Martin Luther King, Jr. once said, “In the end,  what we remember isn’t the words of our enemies but the silence of our friends.”   It’s impossible to live without being hurt. And the hurt is real. The hurt can actually define someone. The hurt shapes us and forms unconscious reasons for behaviors. Trauma acts like water that’s just had a stone tossed onto it: ripples stretch long and wide. Trauma teaches us to hide, to long for safety, for anonymity. Trauma is tangible, we can see it, feel it, touch it and so we feel its power immediately. We hide to avoid it. But we don’t give up.  We don’t just end it all, not even when it would sometimes make sense.
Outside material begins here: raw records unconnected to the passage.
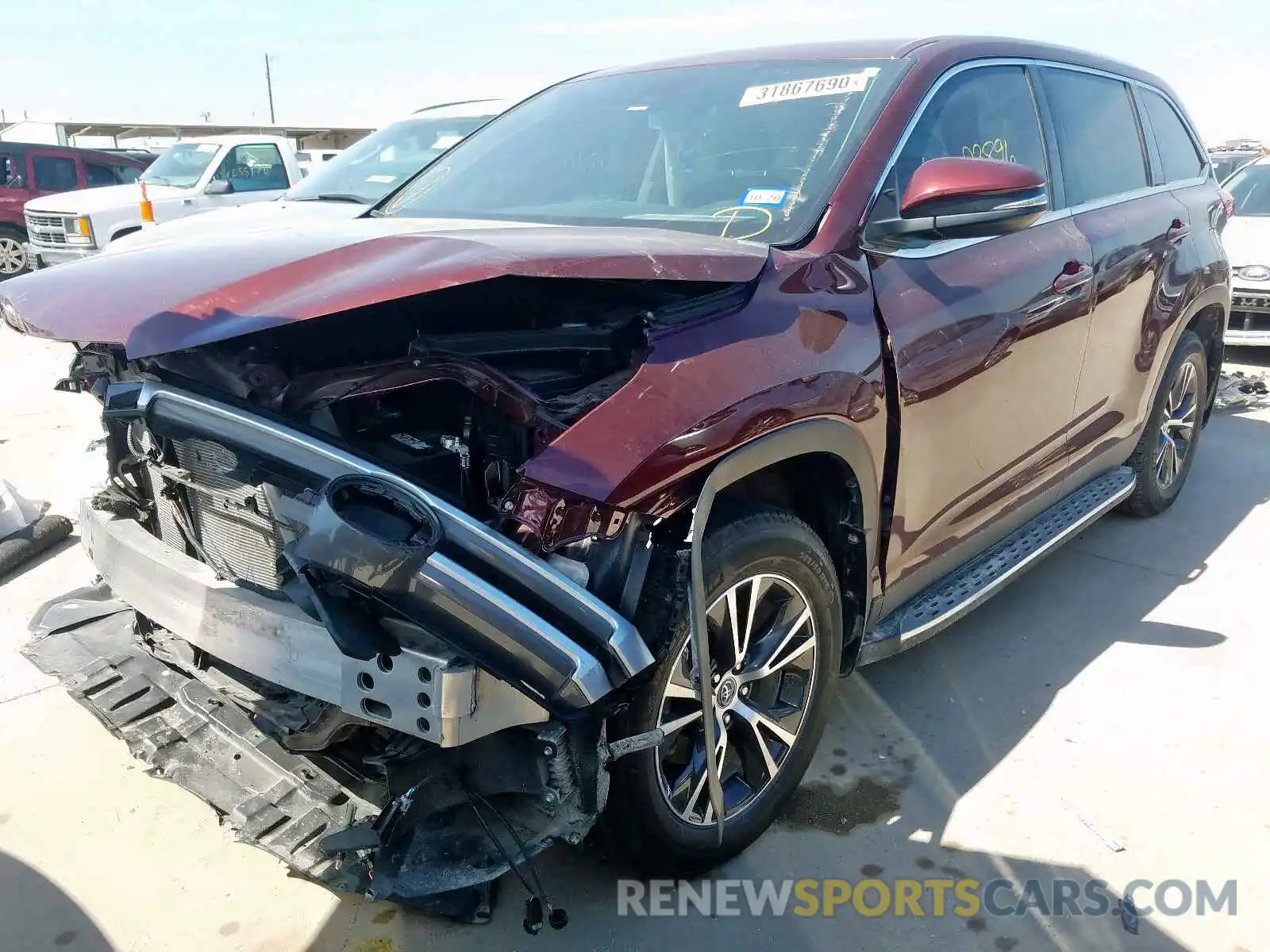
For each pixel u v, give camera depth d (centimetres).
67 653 268
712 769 195
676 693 208
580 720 181
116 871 237
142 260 209
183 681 251
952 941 218
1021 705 310
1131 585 396
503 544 173
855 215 251
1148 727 298
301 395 188
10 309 202
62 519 428
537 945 216
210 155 1159
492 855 199
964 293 270
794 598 233
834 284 237
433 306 207
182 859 242
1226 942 217
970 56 305
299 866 197
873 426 237
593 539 182
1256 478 528
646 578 196
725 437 194
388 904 228
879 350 239
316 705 194
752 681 232
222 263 199
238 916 223
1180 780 272
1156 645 348
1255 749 286
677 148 291
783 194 259
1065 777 274
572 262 183
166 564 214
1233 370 757
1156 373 408
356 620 173
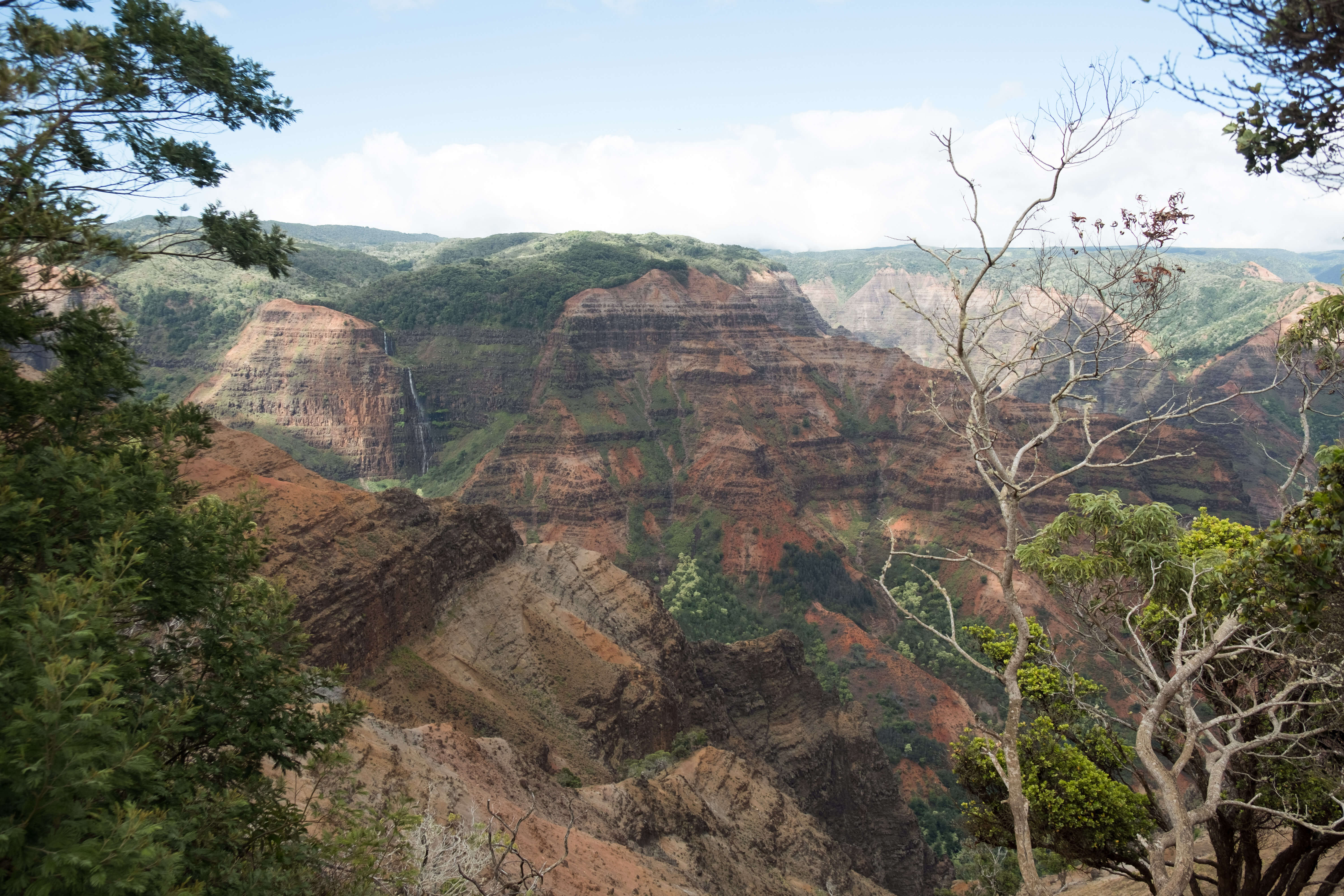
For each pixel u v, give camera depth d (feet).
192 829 43.68
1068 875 159.74
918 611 532.32
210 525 53.57
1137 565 82.12
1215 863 82.74
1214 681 77.82
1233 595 64.90
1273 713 70.59
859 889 205.67
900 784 355.77
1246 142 42.06
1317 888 88.48
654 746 229.25
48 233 49.78
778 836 199.41
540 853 108.99
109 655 39.19
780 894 169.27
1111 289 51.52
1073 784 78.43
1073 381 52.60
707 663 297.12
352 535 208.44
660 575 597.52
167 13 64.23
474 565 249.14
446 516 255.29
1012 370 52.42
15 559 42.60
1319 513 53.16
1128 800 77.92
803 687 305.32
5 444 49.83
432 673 201.98
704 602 533.96
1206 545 83.25
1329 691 69.41
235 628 54.34
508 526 278.05
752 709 287.48
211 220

            Before I was eight years old, my great-grandmother, Mama O, wrote me letters, let me play with her cane and sit with her in her garden. She died when I was seven, and I only have a handful of snapshot memories of her. But what lingers is how she made me feel special. As a result, I wrote her letters every, single year on her birthday — up until I was in college. When I was in the fifth grade, my homeroom teacher let me read one of my books aloud to my classmates. A few weeks later, a news reporter came to the school to do a story about a program we had there. Without my knowledge, one of the girls in my class went to the reporter and told him about me and the book I was reading; the reporter in turn talked me about it. I felt special. One year, I taught an 8th grade class; at the end of my program, I gave each of them a personalized book and letter, and, when  asked, I read the letter to each of them.  One young man said, “Man, I’m gonna take this home and frame it.”  My heart melted.   The other night, I laid down and immediately become overwhelmed with fear: fear of the past, fear of the impending nightmares, fear of the dark, fear because I was alone. I outstretched my hand, asked Him to hold it and began reciting verses from the Bible of His promises to comfort and rain down mercy. I couldn’t see Him, I couldn’t physically hear Him but I know Him. I know He keeps His promises: He has never broken one made to me;  He has never led me wrong. I know Him.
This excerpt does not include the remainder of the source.